Repeat each entry exactly; omit all pictures.

Stored dataset items
******

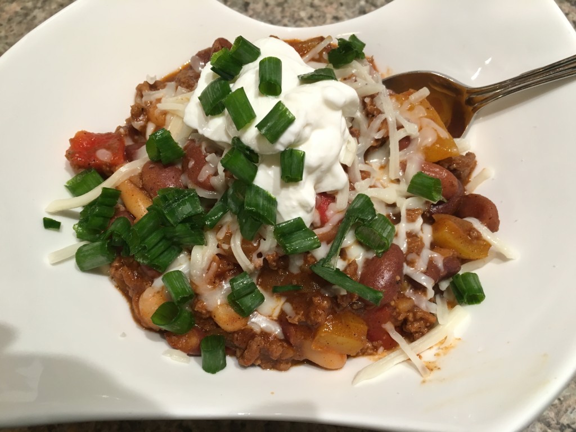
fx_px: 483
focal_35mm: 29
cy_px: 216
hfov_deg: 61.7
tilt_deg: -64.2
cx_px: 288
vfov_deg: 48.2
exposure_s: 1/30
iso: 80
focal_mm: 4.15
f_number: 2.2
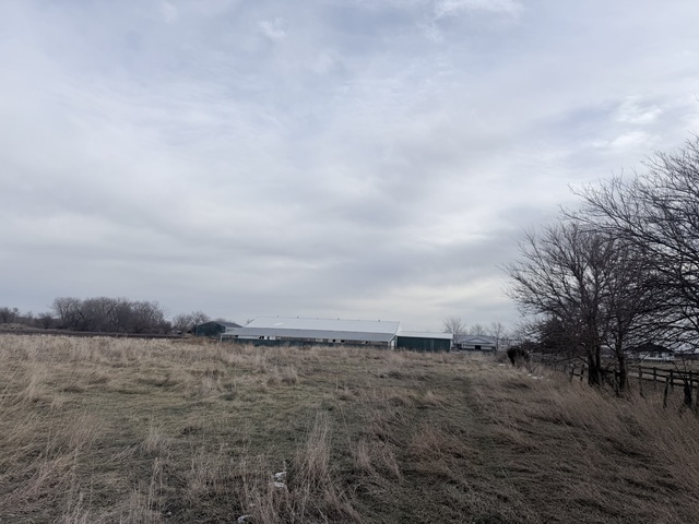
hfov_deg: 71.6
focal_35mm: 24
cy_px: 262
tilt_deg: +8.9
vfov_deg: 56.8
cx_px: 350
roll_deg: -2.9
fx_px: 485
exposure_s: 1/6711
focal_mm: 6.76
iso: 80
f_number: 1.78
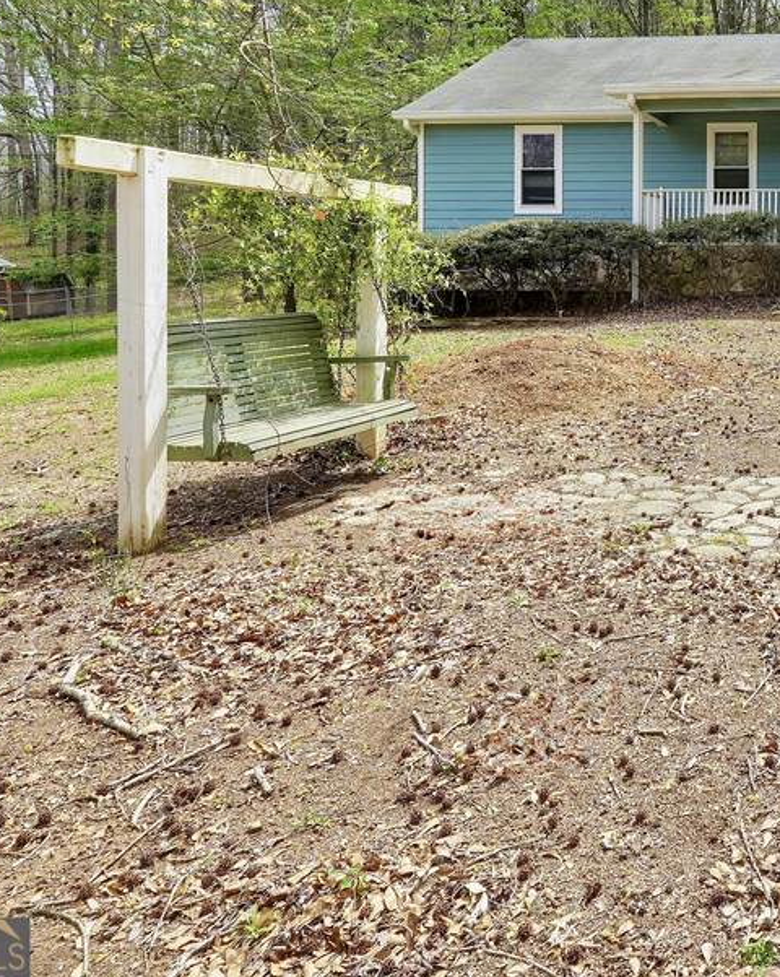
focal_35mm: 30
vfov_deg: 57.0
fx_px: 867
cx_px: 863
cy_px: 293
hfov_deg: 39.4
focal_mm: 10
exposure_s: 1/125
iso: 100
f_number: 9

******

TASK ANSWER:
fx_px: 483
focal_35mm: 29
cy_px: 216
hfov_deg: 61.7
tilt_deg: -64.2
cx_px: 288
vfov_deg: 48.2
exposure_s: 1/30
iso: 80
focal_mm: 4.15
f_number: 2.2
hfov_deg: 71.6
focal_35mm: 24
cy_px: 262
tilt_deg: +8.9
vfov_deg: 56.8
cx_px: 350
roll_deg: -2.9
fx_px: 485
exposure_s: 1/6711
focal_mm: 6.76
iso: 80
f_number: 1.78
focal_35mm: 30
vfov_deg: 57.0
fx_px: 867
cx_px: 863
cy_px: 293
hfov_deg: 39.4
focal_mm: 10
exposure_s: 1/125
iso: 100
f_number: 9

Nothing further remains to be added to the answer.